La seconda soluzione è più generale e mira a ristabilire un “nuovo contratto sociale”, considerato che «la sostituzione massiccia del lavoro umano con quello delle macchine lascia la massa lavoratrice priva di un’autodefinizione e di una funzione sociale». È qui che Rifkin si rivela più propositivo e lungimirante – nonché più anarchico. Basti leggere questo periodo (e incorniciarselo bene in mente): «Oggi – con il settore commerciale e quello pubblico che non sono più in grado di garantire alcuni dei bisogni fondamentali della gente – i cittadini hanno la possibilità di ricominciare a guardare a sé stessi, ristabilendo uno spirito comunitario che possa fungere da ammortizzatore tanto delle forze impersonali del mercato globale, quanto dell’incompetenza e della debolezza delle autorità di governo centrale». Rifkin auspica «la ricostruzione di migliaia di comunità locali e la creazione di una terza forza che riesca a sopravvivere indipendente dal privato e dal pubblico». Dovremmo insomma impegnarci in questo “terzo settore” che sta tra il pubblico/Stato e il privato/mercato, pur essendo ben distante da entrambe queste funeste realtà.
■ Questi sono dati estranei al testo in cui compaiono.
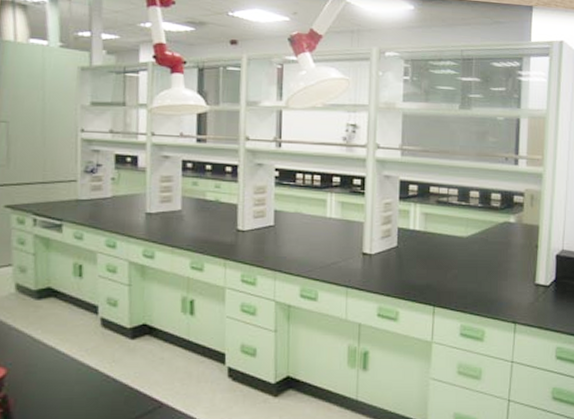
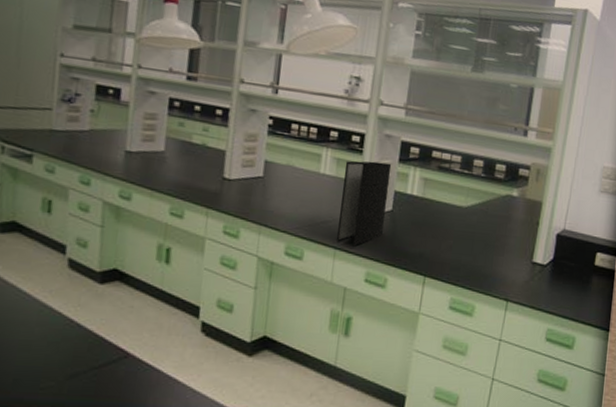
binder: none [347,201,393,284] -> present [337,160,392,247]

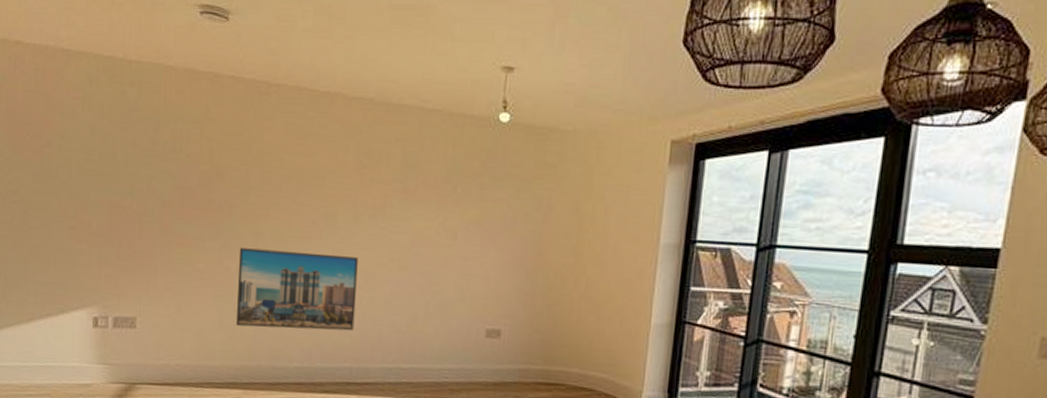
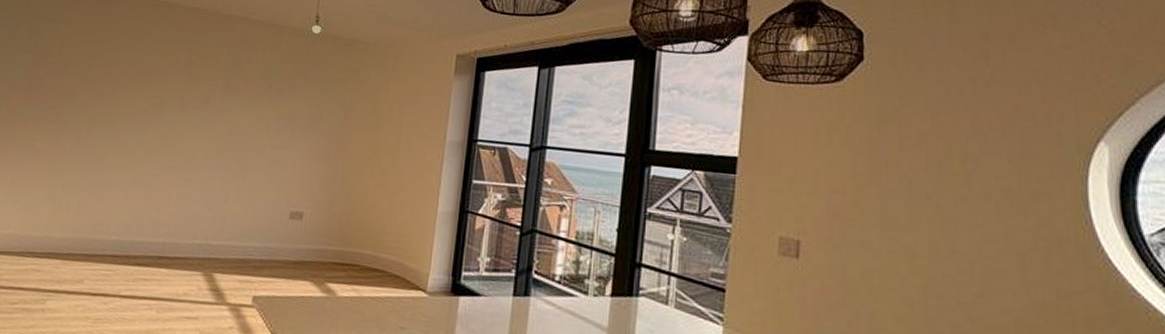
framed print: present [236,248,358,331] -> none [63,130,181,209]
Rifkin stesso – al di là dell’esortazione a fondare enclave libertarie – pensa che un governo realmente democratico dovrebbe stimolare il volontarismo, riconoscendolo e incentivandolo.

Esodata

Certo, non è semplice parlare di simili argomenti. C’è sempre lo spauracchio “da dove prendere i soldi” (chi però ne è ossessionato dimentica che potremmo provvedere autosufficientemente a buona parte dei nostri bisogni nell’ambito di piccole e funzionali comunità…). Resta poi il problema di cosa fare con gli “esodati”, ai quali simili discorsi possono apparire semplicemente inconcepibili… Sono dilemmi complessi, e non è agevole trattarli in poche righe. Proviamo nondimeno a chiudere, sulla scorta di Rifkin, con uno spiraglio di speranza. «La fine del lavoro potrà pronunciare la sentenza di morte della nostra civiltà o dare il segnale di partenza di una grande trasformazione, di una rinascita dello spirito umano. Il futuro è nelle nostre mani».

(Recensione anarchica pubblicata nel numero 323 di Sicilia Libertaria).